▶ COMPITI DA SVOLGERE
1. Rispondi alle domande seguenti basandoti sul brano sul processo ai fratelli Luppino.
(a) Davanti a quale tribunale si svolge il processo?
(b) Per quale data è prevista la requisitoria del pm?
(c) Davanti a quale clinica fu catturato il superlatitante?
2. Fornisci il seguito del brano sul processo ai fratelli Luppino, cominciando dopo la sua ultima frase.

▶ BRANO DA ESAMINARE
E’ ormai alle battute finali (prevista per il 4 giugno la requisitoria del pm della Dda Bruno Brucoli), davanti il Tribunale di Marsala, il processo ai fratelli Antonino e Vincenzo Luppino, figli di Giovanni Luppino, l’uomo che accompagnava in auto Matteo Messina Denaro il 16 gennaio 2023 quando davanti la clinica La Maddalena di Palermo fu catturato il superlatitante.

▶ ESTRATTO DEL DATASET
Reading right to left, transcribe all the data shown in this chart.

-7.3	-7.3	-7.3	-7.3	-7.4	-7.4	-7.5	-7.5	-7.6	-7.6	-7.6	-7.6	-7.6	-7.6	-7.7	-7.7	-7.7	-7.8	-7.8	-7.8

▶ RISPOSTE AI COMPITI
1.
(a) Davanti al Tribunale di Marsala.
(b) Per il 4 giugno.
(c) Davanti alla clinica La Maddalena di Palermo.

2.
Il 13 marzo 2024, il gup di Palermo Cristina Lo Bue ha condannato Giovanni Luppino con rito abbreviato a nove anni e due mesi di carcere per favoreggiamento aggravato e procurata inosservanza di pena, non riconoscendo, però, l’accusa di associazione mafiosa perché non sufficientemente provata. I due figli, ritenuti anche loro parte della rete dei presunti fiancheggiatori che avrebbe coperto la latitanza del defunto boss di Cosa Nostra, erano stati arrestati esattamente un mese prima della sentenza del giudice Lo Bue. I due fratelli sono stati accusati di favoreggiamento e procurata inosservanza di pena aggravati dall’essere stati commessi al fine di avvantaggiare l’associazione mafiosa denominata Cosa Nostra.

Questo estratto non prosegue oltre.